愛されるよりも、愛したい、ま、じ、で。

「人を褒めるのはタダだから」と母も従姉妹殿も言う。それは尤もだ。褒めあうって人間関係の潤滑油だし…。でも、私は褒めるのも褒められるのも下手。慣れずぎこちない。わ、いいな、好ましい。と思っても、適切な表現やリアクションがとっさに思い浮かばない。「すごーい、きれーい、かわいーい、すばらしーい」なんてフレーズ、私は絶対に選びたくない。

それは多分にちょっと遺伝みたいなもので、例えば私の愛すべきだけどなかなか愛せない祖父。ある日習字の練習をしてた小学生の私に「うーん、「つ」と「り」が上手い。それだけ書け」と言いおいて去った。私は「つり」と書かれた半紙を果てしなく生み続け、あげく祖父はその事を忘れてしまった。

だが祖母による後年の回想によると、後で沢山の「つり」を床に神経衰弱のように並べて「あの子はああいう子だから」と繰り返していたという…それが祖父の賞賛だったのだと。…なんてわかりにくい!そして未だにわからない!
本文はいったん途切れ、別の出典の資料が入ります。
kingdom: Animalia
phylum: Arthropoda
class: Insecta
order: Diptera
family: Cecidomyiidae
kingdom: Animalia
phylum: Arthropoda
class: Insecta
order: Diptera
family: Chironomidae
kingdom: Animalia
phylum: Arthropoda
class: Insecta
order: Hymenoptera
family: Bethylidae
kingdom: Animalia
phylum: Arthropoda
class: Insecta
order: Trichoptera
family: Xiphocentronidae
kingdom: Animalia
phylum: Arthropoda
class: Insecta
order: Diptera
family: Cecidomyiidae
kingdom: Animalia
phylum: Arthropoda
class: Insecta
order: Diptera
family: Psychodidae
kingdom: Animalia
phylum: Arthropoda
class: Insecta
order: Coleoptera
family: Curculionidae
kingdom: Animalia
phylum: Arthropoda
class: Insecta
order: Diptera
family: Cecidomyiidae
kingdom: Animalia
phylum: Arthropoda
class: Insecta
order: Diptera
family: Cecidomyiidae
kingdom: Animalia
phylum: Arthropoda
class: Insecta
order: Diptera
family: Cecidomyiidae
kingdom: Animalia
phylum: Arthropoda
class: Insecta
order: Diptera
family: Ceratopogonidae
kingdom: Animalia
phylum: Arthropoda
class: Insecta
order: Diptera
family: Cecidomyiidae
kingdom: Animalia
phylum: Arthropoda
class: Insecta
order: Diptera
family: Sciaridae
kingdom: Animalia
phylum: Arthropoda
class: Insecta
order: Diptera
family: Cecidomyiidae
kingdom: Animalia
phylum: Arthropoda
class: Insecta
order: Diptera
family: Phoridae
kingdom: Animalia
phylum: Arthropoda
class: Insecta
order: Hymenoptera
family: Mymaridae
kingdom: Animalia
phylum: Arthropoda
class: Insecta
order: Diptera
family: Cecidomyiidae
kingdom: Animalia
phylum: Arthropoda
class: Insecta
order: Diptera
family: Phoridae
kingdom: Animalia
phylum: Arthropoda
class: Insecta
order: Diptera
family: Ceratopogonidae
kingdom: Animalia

今、在宅でも似顔絵を受けたりしてるけど、お客さんの「最高に上手で可愛く仕上げていただきありがとうございます。」って言葉はとても嬉しかった。最高、なんて表現、何も工夫が無くて普段は引くと思うんだけど、不思議。なぜ心に届くのだろう?

<追記>多分、私がその仕事に自信があったからだと思う。傲慢だが、喜んでもらえる確信があった。その顔が目に浮かぶほど。だから、その言葉を信じられる。それは受け手の問題で、彼が本当にそう思っているかどうかはわからないけど。